O QUE FAZER: Redigite por inteiro, sem nenhuma alteração, o texto sobre a competência criminal da justiça do trabalho.

━━ TEXTO EXTRAÍDO ━━

“A relação laboral tutelada faz do governo o avalista da relação contratual (...)”.
O universo da justiça laboral é repleto de contrariedades, com situações pontuais que espelham a insegurança na sua estrutura administrativa e jurídica. Isso ocorre quando o direito do trabalhador é vilipendiado em situações de praticas nocivas ao trabalho, porque este judiciário não detém o poder de processar criminalmente o empregador que comete delito trabalhista. Esta situação, apesar de não parecer essencial para as relações de trabalho, (e por essa razão não avançou), no sentido de garantir a competência ao juiz trabalhista, requer no espírito da nova competência (EC 45/2004) seja revista. O fato é que data venia, há muito este instituto, deveria ser também atribuição do julgador a quo, porque em permanente contato com as partes, depara-se com situações explicitas de crime contra o trabalho, a exemplo a apropriação indébita do empregador da parcela previdenciária (INSS) que é descontada no contra-cheque do trabalhador, sendo este item reivindicado pelo reclamante. Para os defensores do formalismo processual, reservamos o abrigo legal contido na Carta Magna no seu art. 5º, inciso LIV: "ninguém será privado da liberdade ou de seus bens sem o devido processo legal", sendo o caminho da apuração do fato, a partir dos documentos existentes na ação trabalhista para promoção do “due process of law”, (devido processo legal).

━━━
━━ MATERIAL FORNECIDO ━━

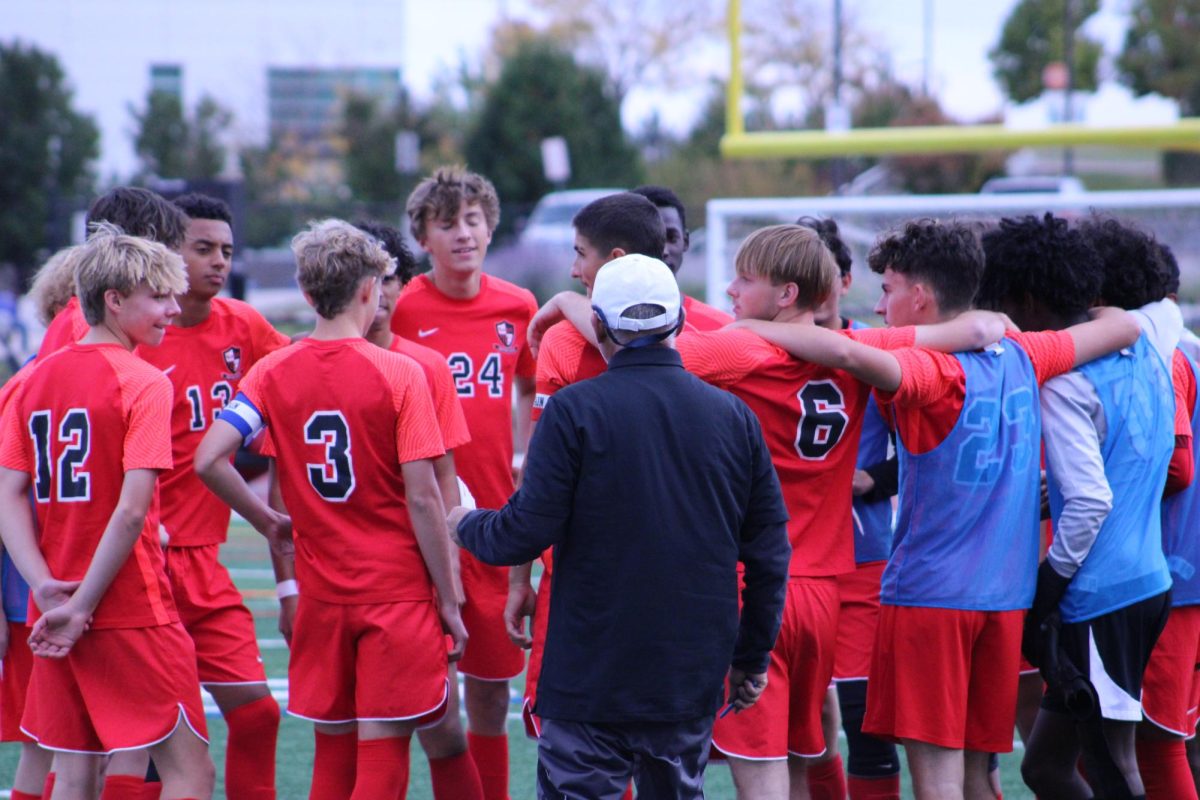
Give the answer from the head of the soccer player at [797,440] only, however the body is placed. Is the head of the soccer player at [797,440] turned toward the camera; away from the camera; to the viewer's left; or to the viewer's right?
to the viewer's left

━━━

RESPOSTA ESCRITA:
“A relação laboral tutelada faz do governo o avalista da relação contratual (...)”.
O universo da justiça laboral é repleto de contrariedades, com situações pontuais que espelham a insegurança na sua estrutura administrativa e jurídica. Isso ocorre quando o direito do trabalhador é vilipendiado em situações de praticas nocivas ao trabalho, porque este judiciário não detém o poder de processar criminalmente o empregador que comete delito trabalhista. Esta situação, apesar de não parecer essencial para as relações de trabalho, (e por essa razão não avançou), no sentido de garantir a competência ao juiz trabalhista, requer no espírito da nova competência (EC 45/2004) seja revista. O fato é que data venia, há muito este instituto, deveria ser também atribuição do julgador a quo, porque em permanente contato com as partes, depara-se com situações explicitas de crime contra o trabalho, a exemplo a apropriação indébita do empregador da parcela previdenciária (INSS) que é descontada no contra-cheque do trabalhador, sendo este item reivindicado pelo reclamante. Para os defensores do formalismo processual, reservamos o abrigo legal contido na Carta Magna no seu art. 5º, inciso LIV: "ninguém será privado da liberdade ou de seus bens sem o devido processo legal", sendo o caminho da apuração do fato, a partir dos documentos existentes na ação trabalhista para promoção do “due process of law”, (devido processo legal).